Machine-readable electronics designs
= Beginning of Section =

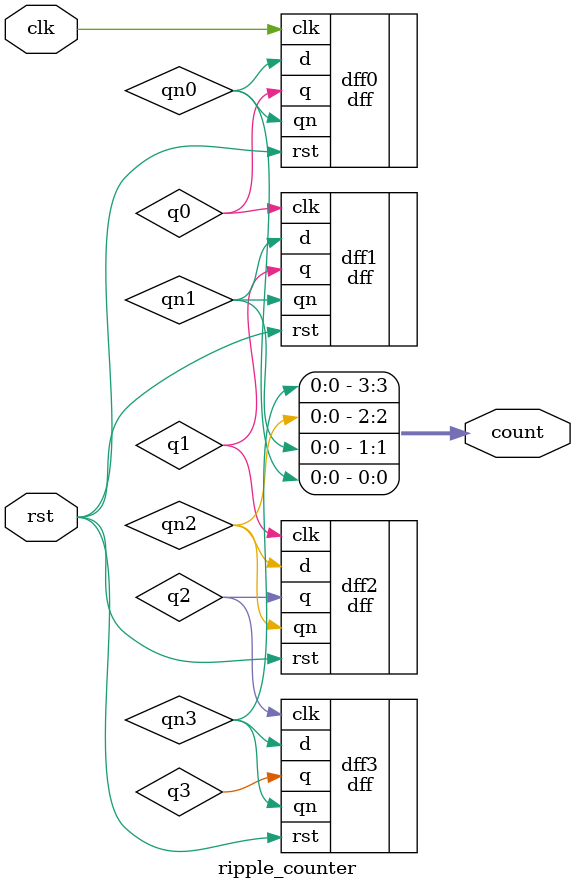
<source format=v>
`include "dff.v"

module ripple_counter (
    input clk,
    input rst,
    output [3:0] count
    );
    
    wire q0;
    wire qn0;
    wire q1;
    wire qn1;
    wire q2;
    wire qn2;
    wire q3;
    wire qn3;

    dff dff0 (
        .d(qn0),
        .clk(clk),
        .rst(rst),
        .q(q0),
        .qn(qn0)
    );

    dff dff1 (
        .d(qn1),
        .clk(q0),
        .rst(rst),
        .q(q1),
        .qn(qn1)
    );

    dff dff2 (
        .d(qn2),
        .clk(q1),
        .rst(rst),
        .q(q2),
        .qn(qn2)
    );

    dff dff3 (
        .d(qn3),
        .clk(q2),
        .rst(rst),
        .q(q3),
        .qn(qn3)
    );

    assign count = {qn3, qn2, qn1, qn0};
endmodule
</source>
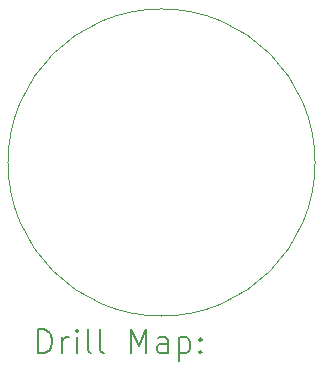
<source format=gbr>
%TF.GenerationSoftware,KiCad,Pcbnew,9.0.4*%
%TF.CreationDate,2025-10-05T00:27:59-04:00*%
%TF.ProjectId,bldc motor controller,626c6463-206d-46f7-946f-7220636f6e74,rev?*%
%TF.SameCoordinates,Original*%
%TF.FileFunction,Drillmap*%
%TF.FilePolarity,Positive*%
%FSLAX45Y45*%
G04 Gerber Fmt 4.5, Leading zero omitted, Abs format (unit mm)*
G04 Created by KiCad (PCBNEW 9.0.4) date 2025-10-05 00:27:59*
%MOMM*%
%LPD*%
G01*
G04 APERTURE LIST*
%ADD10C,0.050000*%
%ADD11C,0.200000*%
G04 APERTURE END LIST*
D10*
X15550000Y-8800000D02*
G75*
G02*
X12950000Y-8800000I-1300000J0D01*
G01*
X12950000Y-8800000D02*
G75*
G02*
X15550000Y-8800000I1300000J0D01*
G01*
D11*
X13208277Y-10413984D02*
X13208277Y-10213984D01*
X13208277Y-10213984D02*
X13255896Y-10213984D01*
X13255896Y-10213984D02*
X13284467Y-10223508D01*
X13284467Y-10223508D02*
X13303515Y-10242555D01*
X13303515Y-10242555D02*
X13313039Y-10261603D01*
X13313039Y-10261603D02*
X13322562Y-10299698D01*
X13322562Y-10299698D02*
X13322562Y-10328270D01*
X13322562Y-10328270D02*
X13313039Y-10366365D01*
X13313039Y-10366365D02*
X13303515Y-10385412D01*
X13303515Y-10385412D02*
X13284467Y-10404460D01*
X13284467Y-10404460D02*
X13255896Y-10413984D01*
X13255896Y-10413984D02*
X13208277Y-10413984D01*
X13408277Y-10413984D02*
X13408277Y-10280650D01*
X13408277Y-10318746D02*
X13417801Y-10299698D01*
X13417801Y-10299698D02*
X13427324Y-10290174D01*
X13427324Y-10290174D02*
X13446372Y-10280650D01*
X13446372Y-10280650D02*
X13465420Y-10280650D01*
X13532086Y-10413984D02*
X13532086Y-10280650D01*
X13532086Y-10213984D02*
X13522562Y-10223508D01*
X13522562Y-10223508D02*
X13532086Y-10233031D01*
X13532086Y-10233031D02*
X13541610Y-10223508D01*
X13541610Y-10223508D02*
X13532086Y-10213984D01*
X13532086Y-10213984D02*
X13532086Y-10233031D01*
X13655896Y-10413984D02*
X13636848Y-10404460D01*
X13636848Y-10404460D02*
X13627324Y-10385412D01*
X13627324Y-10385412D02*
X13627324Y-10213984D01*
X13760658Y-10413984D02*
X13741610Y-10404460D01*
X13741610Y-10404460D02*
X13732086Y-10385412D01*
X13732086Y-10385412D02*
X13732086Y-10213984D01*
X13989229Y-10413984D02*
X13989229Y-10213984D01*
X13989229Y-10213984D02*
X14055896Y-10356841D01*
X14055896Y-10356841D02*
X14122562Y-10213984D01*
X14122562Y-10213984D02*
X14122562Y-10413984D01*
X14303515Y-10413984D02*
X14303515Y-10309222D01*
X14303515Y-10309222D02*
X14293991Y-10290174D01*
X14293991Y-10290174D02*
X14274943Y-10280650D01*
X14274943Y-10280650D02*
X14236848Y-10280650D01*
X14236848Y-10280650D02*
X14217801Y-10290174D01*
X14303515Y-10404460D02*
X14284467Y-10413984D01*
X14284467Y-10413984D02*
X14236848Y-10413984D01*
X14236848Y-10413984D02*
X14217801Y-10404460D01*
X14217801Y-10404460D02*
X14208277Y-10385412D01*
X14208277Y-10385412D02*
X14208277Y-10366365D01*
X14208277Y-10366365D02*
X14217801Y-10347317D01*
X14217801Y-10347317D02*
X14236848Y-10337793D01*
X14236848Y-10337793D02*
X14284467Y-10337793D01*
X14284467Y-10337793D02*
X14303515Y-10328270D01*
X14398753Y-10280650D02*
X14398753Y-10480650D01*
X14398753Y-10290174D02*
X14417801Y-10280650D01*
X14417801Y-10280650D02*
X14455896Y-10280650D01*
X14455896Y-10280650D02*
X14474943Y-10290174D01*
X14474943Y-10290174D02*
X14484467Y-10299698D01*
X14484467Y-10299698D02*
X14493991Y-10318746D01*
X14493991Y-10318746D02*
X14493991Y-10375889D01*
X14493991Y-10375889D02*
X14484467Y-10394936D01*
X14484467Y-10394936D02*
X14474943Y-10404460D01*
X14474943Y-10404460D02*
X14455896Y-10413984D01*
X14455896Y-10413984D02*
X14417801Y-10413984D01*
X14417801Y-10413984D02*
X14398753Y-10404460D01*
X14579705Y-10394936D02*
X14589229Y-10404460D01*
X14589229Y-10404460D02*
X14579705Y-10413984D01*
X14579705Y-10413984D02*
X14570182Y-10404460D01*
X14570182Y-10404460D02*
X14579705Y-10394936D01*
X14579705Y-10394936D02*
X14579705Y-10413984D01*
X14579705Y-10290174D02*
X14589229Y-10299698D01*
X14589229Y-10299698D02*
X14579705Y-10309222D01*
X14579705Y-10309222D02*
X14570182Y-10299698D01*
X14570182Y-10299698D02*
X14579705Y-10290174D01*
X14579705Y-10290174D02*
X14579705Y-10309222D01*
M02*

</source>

= End of Section =

PROBLEM TO WORK ON: Filter the records for the string "source" and copy every line that holds it.

REPLY:
<source format=v>
</source>
<source format=gbr>
</source>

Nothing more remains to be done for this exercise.